Для детализации каждой основной жалобы пациента применяют примерную схему вопросов, которая приведена ниже.
Боль (dolor)
Характер боли
Пример вопросов пациенту: «Что напоминает боль/болезненное ощущение? С чем можно сравнить Вашу боль? Она похожа на жжение, покалывание, сдавливание, распирание, ощущение инородного тела и т.д.? Как у Вас болит? Давит, ноет, колет, сжимает?».
Интенсивность.
Пример вопросов пациенту: «Насколько сильно у Вас болит? Можно предложить оценить выраженность болевого синдрома по 10-балльной визуально-аналоговой шкале от 0 до 10, по которой 0 - «нет боли», 10 – «максимально возможная боль». Изменяется ли интенсивность в течение времени или нет?»
Локализация боли, её площадь, глубина (поверхностная или глубокая)
Пример вопроса пациенту: «Где у Вас болит? Покажите рукой/пальцем, в каком месте у Вас болит».
Иррадиация боли
Пример вопроса пациенту: «Куда распространяется/отдаёт/иррадиирует боль?»
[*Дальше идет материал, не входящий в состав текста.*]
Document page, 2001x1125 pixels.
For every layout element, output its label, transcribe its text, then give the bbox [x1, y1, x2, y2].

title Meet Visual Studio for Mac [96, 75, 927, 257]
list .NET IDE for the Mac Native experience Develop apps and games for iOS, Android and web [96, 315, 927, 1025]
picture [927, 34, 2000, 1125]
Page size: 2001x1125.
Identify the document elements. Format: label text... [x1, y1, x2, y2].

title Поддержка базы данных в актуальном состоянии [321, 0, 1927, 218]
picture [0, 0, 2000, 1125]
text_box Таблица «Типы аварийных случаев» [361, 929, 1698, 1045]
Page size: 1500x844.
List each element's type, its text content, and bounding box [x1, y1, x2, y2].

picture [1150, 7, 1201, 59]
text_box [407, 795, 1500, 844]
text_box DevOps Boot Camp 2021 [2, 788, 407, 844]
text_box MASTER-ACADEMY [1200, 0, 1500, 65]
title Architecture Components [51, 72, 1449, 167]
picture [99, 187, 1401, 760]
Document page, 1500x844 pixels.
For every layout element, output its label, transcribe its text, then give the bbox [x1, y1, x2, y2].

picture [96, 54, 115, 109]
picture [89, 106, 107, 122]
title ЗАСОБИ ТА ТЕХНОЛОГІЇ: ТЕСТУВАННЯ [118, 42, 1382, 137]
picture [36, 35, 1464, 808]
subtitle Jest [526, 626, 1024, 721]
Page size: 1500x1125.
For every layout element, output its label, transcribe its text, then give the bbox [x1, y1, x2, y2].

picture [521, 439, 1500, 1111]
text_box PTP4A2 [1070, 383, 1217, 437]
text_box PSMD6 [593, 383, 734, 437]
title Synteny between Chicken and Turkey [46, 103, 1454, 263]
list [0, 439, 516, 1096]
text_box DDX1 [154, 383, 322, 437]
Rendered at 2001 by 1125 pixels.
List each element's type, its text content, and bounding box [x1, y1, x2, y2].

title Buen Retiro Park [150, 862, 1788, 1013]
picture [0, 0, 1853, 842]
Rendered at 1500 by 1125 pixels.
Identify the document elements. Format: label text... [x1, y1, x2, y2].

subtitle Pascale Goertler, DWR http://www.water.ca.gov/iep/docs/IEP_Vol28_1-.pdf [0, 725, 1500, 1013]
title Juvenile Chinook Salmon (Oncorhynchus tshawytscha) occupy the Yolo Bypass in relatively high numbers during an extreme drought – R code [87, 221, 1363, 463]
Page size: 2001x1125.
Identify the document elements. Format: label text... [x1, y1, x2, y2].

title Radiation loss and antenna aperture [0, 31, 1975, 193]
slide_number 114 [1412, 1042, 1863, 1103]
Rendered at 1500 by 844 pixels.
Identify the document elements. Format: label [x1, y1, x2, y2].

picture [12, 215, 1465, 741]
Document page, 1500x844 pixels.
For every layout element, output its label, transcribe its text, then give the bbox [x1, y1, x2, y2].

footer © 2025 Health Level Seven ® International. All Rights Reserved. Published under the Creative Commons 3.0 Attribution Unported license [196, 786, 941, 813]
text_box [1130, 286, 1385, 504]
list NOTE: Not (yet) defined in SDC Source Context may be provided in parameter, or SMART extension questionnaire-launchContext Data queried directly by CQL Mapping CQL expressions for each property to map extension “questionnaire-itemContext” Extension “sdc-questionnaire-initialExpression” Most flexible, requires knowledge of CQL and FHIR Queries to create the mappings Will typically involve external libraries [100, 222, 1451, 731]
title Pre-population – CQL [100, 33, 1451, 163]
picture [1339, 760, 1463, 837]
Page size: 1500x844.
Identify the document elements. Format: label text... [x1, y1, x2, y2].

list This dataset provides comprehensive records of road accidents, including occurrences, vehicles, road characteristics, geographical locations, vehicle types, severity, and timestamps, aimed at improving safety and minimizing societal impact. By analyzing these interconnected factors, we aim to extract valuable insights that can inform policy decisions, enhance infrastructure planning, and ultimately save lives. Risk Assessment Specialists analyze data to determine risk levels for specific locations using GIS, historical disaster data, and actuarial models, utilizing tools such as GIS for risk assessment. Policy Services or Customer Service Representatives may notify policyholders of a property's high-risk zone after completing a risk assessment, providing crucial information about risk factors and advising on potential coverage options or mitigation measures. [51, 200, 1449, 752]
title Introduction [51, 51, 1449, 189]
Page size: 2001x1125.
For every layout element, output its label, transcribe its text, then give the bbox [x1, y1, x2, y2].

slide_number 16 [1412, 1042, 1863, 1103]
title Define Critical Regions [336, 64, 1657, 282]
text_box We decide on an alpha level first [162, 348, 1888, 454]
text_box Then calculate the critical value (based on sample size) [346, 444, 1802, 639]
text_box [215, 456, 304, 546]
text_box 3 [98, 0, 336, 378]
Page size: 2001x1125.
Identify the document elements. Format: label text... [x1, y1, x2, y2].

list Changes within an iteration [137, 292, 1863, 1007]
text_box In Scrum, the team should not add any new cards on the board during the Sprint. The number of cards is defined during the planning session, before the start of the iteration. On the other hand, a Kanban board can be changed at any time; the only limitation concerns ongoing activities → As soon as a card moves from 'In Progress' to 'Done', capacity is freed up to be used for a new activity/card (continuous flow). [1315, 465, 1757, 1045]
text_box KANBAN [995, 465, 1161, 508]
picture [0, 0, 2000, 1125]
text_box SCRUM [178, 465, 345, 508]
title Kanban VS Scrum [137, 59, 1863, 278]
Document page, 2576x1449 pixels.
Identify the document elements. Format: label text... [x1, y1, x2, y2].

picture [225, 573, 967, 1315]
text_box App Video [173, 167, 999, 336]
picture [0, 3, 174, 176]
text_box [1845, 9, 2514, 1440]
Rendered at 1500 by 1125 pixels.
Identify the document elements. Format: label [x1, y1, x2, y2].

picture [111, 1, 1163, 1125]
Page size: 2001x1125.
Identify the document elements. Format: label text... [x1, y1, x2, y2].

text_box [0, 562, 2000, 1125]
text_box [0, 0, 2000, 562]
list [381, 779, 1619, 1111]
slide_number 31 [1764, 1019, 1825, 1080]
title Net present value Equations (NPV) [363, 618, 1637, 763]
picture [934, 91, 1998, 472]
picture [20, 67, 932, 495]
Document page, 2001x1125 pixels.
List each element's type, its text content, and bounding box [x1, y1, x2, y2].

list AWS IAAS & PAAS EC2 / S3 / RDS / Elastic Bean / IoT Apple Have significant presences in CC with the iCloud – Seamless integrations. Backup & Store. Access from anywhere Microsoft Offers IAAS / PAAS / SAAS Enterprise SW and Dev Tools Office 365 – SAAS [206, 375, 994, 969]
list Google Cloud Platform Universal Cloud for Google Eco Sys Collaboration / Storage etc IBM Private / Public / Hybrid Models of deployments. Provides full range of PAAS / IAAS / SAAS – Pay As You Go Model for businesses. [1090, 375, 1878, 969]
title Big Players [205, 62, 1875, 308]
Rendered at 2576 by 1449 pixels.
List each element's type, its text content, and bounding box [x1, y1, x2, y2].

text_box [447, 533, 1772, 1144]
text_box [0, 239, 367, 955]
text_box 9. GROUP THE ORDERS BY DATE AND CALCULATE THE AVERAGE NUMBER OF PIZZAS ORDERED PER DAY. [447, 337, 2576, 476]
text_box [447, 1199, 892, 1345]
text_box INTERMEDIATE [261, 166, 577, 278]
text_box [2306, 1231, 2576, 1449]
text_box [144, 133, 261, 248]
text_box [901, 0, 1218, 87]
Провоцирующие факторы – время/условия возникновения/усиления боли/болевого ощущения
Пример вопросов пациенту: «Когда у Вас болит/заболело? Что приводит/привело к боли? Что провоцирует/спровоцировало боль/болезненное ощущение: физическая нагрузка, психическое перенапряжение, стресс, приём пищи, голод, акт дефекации, мочеиспускание, изменение положения туловища/конечностей? Что способствует/способствовало появлению или усилению боли? После чего появляется/появилась боль?».
6. Продолжительность боли: секунды/минуты/часы/дни/недели/месяцы/ годы.
Пример вопросов пациенту: «Как долго длится боль? Через сколько секунд/минут/часов/какое время/когда проходит?».
7.Купирование боли: условия прекращения
Пример вопросов пациенту: «Что приносит облегчение? Что купирует боль? После чего проходит боль/болезненное ощущение?».
8. Сопутствующие симптомы
Пример вопроса пациенту: «Чем ещё сопровождается боль?»
9. Давность боли (остро возникшая в___ (время), нарастающая в течение ____ времени, существующая продолжительное время).
Пример вопроса пациенту: «Как давно Вас начали беспокоить болевые ощущения?»
При прохождении курса психиатрии учитывают также возможность телесных сенсаций, которые пациентами могут трактоваться как болевые, но на самом деле являются проявлениями психической патологии. Выделяют гомономные телесные сенсации (похожие на реальные болевые ощущения), наблюдающиеся, например, при невротических расстройствах (парестезии), соматизированных депрессиях, и гетерономномные телесные сенсации (сенестопатии, характеризующиеся необычностью ощущений, часто вычурностью, тягостностью и мучительностью, отсутствием определённой локализации, в их описании пациенты часто используют сравнения – «как будто»), характерны для отдельных клинических форм шизофрении.
Лихорадка (febris)
Если у пациента наблюдается лихорадка, следует уточнить быстроту и степень повышения температуры тела, диапазон её колебаний в течение суток, характер температурной кривой (рисунок 1), длительность лихорадочного периода, наличие озноба, потливости, связи лихорадки с другими болезненными явлениями: катаральными явлениями (насморком, чиханием, першением, болью в горле и т.д.), кашлем, одышкой, болью в животе, болью в поясничной области, мошонке, промежности, желтухой, учащением мочеиспускания, стула и т.п.